Reasonable attempts should be made to repair the articular surface, but there may be small osteochondral defects that are not reconstructable.
Larger fragments require ORIF with small screws or sutures.
Specialist techniques to reconstruct the articular surface are available and include osteochondral autograft and allograft transfer.
Fixation can be achieved using a small fragment screw system (A or B), absorbable pins (C), or sutures. In general, screws provide better compression of the fracture but require an osteochondral fragment that is sufficiently large to accommodate the screw head.
Irrespective of implant, technique should include measures to ensure that the screw head is not prominent.
The fixation of an osteochondral lesion is usually performed through an open approach that depends on the location of the fracture.
When appropriate resources are available, arthroscopically assisted reduction and fixation can be considered.
Reduce the fracture with an elevator.
A small ball-spike pusher, K-wire, or dental pick may also be used.
Reduce the osteochondral fracture under arthroscopic control.
Insert a K-wire to secure the reduction. Ideally, this should be the correct diameter for cannulated screw insertion. If not, ensure that it does not interfere with the planned screw position.
If possible, use two screws, or pins, to prevent fragment rotation.
None of the implants should project above the articular surface.
Take care to modify screw trajectory and length to avoid injury to the physis.
Place the guide wires as near to perpendicular to the fracture plane as possible.
Confirm correct guide-wire placement with an image intensifier.
It is imperative to countersink the screw head.
Countersink manually, deep enough to fully bury the screw head.
Avoid countersinking too deeply into the cancellous bone, which often happens with a power tool.
Insert partially threaded screws, which may provide compression.
This illustration shows the completed osteosynthesis using small fragment screws.
Insert headless compression screws after predrilling or over a guide wire.
Neither a gliding hole nor countersinking is required.
It is imperative to insert the headless compression screw until the screw head has completely penetrated the cartilage surface.
Absorbable pins require predrilling and gentle impaction during insertion.
Use an image intensifier to confirm correct implant positioning and anatomical reduction.
A molded below-knee cast or fixed ankle boot is recommended for a period of 2–6 weeks as the strength of fixation may not provide sufficient stability for unrestricted weight bearing.

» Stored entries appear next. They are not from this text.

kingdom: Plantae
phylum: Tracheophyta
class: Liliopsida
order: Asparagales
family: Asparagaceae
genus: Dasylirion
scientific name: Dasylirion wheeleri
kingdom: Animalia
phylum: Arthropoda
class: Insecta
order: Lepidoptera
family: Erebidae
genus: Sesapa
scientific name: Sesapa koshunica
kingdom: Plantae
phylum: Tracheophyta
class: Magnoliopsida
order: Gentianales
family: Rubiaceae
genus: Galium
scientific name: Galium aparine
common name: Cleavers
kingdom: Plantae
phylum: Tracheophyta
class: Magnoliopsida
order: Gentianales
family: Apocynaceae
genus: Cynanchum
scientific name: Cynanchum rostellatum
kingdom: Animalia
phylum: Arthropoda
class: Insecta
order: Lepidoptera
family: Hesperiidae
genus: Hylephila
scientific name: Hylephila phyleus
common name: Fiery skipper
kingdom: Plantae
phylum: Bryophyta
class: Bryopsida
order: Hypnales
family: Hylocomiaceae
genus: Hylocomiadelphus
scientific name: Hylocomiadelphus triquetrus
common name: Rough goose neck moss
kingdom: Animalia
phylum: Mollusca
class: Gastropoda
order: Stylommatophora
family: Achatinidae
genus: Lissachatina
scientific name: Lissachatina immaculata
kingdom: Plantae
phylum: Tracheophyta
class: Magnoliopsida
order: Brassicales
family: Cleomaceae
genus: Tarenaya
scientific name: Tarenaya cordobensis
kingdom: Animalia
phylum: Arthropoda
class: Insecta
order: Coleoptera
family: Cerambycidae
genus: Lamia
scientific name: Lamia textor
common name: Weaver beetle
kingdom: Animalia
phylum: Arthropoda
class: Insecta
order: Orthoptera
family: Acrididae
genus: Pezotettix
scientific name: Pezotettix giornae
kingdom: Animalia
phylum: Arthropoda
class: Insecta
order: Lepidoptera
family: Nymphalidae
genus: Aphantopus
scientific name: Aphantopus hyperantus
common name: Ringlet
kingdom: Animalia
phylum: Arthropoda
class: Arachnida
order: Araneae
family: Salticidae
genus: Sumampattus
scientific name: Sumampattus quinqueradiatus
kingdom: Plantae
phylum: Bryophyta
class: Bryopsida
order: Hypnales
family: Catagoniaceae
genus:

The patient should get out of bed and begin ambulation with crutches on the day of surgery or the first postoperative day.
In most cases, the postoperative protocol will involve protected weight-bearing in a cast or splint.
Patients tend to be more comfortable if the limb is splinted.
Routine pain medication is prescribed for 3–5 days after surgery.
The patient should be examined frequently to exclude neurovascular compromise or evolving compartment syndrome.
Discharge follows local practice and is usually possible within 48 hours.
The first clinical and radiological follow-up is usually undertaken 5–7 days after surgery to check the wound and confirm that reduction has been maintained.
A cast or boot can be removed 2–6 weeks after injury.
After cast removal, graduated weight-bearing is usually possible.
Patients are encouraged to start range-of-motion exercises. Physiotherapy supervision may be required in some cases but is not mandatory.
Sports and activities that involve running and jumping are not recommended until full recovery of local symptoms.
Implant removal is not mandatory and requires a risk-benefit discussion with patient and carers.